Aim: Reproduce the listing below word for word, starting at the line that contains "Here is an image." and ending with the final line of the listing.

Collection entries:
━━━━

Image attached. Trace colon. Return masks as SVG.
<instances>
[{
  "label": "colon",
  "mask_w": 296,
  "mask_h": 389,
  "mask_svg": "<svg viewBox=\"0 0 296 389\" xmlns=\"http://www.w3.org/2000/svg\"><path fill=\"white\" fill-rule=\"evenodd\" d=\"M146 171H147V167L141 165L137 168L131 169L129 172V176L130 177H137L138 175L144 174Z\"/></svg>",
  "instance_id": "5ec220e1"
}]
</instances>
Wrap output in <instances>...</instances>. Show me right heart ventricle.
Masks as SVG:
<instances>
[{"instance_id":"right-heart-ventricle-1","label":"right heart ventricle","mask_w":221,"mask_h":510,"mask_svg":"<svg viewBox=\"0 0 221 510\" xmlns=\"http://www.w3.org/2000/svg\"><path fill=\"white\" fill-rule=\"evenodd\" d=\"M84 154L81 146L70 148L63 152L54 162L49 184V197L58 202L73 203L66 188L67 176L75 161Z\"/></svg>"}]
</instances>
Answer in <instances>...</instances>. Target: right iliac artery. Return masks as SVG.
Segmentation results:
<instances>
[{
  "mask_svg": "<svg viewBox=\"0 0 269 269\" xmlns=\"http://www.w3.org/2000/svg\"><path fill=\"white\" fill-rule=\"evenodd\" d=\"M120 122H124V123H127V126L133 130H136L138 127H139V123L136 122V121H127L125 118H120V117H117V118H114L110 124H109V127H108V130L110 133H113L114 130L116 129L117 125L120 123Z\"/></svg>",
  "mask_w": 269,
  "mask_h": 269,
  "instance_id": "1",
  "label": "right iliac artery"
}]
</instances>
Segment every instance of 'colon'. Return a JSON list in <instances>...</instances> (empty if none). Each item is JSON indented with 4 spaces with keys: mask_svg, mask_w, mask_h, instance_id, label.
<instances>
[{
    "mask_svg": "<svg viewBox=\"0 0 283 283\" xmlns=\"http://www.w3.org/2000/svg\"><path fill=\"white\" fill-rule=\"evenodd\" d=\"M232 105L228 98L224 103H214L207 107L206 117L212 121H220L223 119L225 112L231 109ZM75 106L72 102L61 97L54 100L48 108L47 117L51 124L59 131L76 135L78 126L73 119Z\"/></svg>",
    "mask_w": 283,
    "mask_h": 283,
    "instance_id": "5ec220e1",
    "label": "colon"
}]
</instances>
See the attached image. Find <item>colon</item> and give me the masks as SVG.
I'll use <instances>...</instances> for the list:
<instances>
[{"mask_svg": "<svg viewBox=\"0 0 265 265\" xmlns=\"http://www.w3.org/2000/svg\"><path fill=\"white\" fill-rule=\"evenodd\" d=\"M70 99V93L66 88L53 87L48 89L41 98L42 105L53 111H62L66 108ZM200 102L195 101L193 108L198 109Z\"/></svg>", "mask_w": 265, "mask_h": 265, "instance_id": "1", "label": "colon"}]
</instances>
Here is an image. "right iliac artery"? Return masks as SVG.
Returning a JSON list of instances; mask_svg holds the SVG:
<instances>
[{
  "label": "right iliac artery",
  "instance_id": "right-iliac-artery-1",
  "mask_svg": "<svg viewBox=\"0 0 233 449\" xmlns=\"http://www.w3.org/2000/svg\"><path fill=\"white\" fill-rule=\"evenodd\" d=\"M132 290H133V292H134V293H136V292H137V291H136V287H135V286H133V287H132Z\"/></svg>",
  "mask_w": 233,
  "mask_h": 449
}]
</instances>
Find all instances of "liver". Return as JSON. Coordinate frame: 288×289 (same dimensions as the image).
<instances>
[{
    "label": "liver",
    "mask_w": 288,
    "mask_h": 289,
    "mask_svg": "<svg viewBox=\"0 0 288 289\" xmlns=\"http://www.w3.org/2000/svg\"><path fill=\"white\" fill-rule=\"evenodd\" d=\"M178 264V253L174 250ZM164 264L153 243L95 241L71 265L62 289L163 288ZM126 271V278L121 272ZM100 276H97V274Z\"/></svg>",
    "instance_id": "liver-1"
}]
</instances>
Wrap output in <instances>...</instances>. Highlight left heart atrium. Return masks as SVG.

━━━━

The solution:
Here is an image. "right iliac artery"? Return masks as SVG.
Returning a JSON list of instances; mask_svg holds the SVG:
<instances>
[{
  "label": "right iliac artery",
  "instance_id": "right-iliac-artery-1",
  "mask_svg": "<svg viewBox=\"0 0 233 449\" xmlns=\"http://www.w3.org/2000/svg\"><path fill=\"white\" fill-rule=\"evenodd\" d=\"M132 290H133V292H134V293H136V292H137V291H136V287H135V286H133V287H132Z\"/></svg>",
  "mask_w": 233,
  "mask_h": 449
}]
</instances>
Find all instances of "liver". Return as JSON. Coordinate frame: 288×289 (same dimensions as the image).
<instances>
[{
    "label": "liver",
    "mask_w": 288,
    "mask_h": 289,
    "mask_svg": "<svg viewBox=\"0 0 288 289\" xmlns=\"http://www.w3.org/2000/svg\"><path fill=\"white\" fill-rule=\"evenodd\" d=\"M178 264V253L174 250ZM164 264L153 243L95 241L71 265L62 289L163 288ZM126 271V278L121 272ZM100 276H97V274Z\"/></svg>",
    "instance_id": "liver-1"
}]
</instances>
Wrap output in <instances>...</instances>. Highlight left heart atrium. Return masks as SVG.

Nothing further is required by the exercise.